» Problem statement
Rewrite the passage of the Get Smart discussion running from "Someone correct me" down to "rerun on television?", putting "color" in place of "Black & White".

» Text to read
— begin —

Can anybody help me with "Get Smart" memories?

Both Buck Henry and Mel Brooks were creators of the show.

Someone correct me if I’m wrong–but weren’t the early episodes of Get Smart filmed in Black & White? Is that the reason they’re never rerun on television?

Come to think of it, it might have just been the pilot that was in B&W…

Correct

Let me count the ways I love that show.

One of the brilliant things was to me an object lesson in humour namely this:

1/ If you do a poor joke once, it’s not that funny

2/ If you do a poor joke again, it’s still not that funny

3/ If you do a poor joke over, and over, and over, and over again, strangely enough rather than remain unfunny, it gradually becomes a superb metajoke: the joke’s no funnier, but the fact that you keep making it anyway, is funny.

I saw a rerun of an episode only last weekend.

Phone rings.

Caller: “Is this Maxwell Smart, Secret Agent 86, of Control, the top secret government agency?”

Max: “Yes, I’m Secret Agent 86”

Same damn joke, every episode, in fact generally more than once per episode. But for some reason, I still find it amusing. Why? Why? Why?

If I didn’t have Maxwell Smart, I don’t think I’d be able to communicate.

“Good thinking 99”

“I asked you not to tell me that”

“He says, get your knee of his chest”

“Would you believe…”

If I couldn’t use these, I’d have nothing to say.

Actually, that was what Perry White always said to Jimmy Olsen in the old Superman show.

Perry White also said “Great Caesar’s ghost!,” but that is a hijack.

Barbara Feldon won $64,000 on The $64,000 Question - her area of specialty was Shakespeare.

Remember the oriental villian with a claw for a hand? It was a horrible case of stereotyping, but he couldn’t pronounce the letter “l” - it always came out as “r”.

86: “It’s our old enemy The Craw!”
Villian: “Not Craw. Craw!!”

That bit always used to crack me up.

How about The Admiral? Remember him? His shtick was being the doddering old geezer who could leap up out of his chair but had lots of trouble sitting down.

The Admiral, reading a telegram: “I have the professor’s formula. Stop. I can destroy the world. Stop. Pay me one millions dollars or suffer the consequences. Stop. Me if you can.”

My favorite episode has to be the spoof of I Spy that they did (with Robert Culp in a cameo!) that had Max going undercover as a table-tennis champion! His black partner did this faux-Bill Cosby drawl that my friends and I still riff on: “They call me Kubeczek, cat!” “ACB - The Third Spy Network!”

— end —

» Records provided
— begin —

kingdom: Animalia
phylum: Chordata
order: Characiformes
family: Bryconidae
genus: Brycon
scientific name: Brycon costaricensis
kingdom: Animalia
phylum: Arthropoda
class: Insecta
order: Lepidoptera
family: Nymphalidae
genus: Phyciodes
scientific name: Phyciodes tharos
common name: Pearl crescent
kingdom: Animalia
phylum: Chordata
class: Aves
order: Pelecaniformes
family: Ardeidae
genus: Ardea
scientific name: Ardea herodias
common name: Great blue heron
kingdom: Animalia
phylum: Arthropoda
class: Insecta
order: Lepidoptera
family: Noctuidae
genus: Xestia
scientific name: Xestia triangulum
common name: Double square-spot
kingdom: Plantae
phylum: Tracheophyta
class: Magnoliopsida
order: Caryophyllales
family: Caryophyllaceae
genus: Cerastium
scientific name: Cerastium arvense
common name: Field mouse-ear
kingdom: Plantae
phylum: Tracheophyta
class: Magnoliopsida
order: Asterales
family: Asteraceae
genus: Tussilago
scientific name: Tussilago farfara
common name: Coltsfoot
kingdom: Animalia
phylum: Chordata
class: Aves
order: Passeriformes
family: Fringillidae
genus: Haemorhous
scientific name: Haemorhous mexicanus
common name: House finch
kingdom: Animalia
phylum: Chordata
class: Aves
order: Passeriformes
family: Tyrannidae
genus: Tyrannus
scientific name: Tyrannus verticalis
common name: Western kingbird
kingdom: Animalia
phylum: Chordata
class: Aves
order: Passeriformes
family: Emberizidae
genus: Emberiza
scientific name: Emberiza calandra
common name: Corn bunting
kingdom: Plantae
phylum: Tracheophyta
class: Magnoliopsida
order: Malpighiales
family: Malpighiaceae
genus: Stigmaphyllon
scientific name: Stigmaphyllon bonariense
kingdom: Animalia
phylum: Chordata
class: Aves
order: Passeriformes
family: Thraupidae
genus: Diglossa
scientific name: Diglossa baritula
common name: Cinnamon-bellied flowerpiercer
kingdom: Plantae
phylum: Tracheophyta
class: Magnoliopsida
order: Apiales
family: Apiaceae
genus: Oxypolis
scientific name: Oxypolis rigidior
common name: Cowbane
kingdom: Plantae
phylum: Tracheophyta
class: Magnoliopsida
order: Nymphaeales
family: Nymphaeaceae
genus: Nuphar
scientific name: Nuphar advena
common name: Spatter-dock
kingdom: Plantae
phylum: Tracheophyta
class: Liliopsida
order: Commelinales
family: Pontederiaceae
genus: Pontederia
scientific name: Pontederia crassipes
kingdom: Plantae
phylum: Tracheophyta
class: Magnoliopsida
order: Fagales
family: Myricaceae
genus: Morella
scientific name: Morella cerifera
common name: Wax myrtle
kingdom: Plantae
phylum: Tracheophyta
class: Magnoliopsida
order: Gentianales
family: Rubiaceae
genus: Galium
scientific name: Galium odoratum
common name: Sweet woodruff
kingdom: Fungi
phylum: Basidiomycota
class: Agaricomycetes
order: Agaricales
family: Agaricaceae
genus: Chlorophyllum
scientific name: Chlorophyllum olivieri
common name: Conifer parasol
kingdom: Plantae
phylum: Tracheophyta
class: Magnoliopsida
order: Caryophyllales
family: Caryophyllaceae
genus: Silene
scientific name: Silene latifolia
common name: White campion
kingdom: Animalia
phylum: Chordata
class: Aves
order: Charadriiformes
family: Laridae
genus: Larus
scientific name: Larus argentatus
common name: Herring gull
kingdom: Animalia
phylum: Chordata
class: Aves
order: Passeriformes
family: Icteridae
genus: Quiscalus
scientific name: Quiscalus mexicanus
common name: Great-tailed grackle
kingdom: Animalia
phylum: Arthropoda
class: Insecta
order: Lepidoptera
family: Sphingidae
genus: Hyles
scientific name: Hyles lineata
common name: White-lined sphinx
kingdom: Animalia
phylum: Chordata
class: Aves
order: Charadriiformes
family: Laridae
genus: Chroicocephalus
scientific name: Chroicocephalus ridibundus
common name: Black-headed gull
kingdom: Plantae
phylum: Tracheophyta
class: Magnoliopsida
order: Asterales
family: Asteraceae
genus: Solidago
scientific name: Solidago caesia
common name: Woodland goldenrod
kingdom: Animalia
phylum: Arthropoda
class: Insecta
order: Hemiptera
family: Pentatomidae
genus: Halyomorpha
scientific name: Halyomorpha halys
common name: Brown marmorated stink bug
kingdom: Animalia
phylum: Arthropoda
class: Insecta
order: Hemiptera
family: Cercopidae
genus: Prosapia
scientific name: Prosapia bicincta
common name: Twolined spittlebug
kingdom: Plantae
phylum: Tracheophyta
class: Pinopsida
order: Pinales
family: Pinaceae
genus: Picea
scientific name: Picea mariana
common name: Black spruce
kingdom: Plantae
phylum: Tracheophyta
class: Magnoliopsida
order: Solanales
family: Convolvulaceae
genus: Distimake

— end —

» Problem solution
Someone correct me if I’m wrong–but weren’t the early episodes of Get Smart filmed in color? Is that the reason they’re never rerun on television?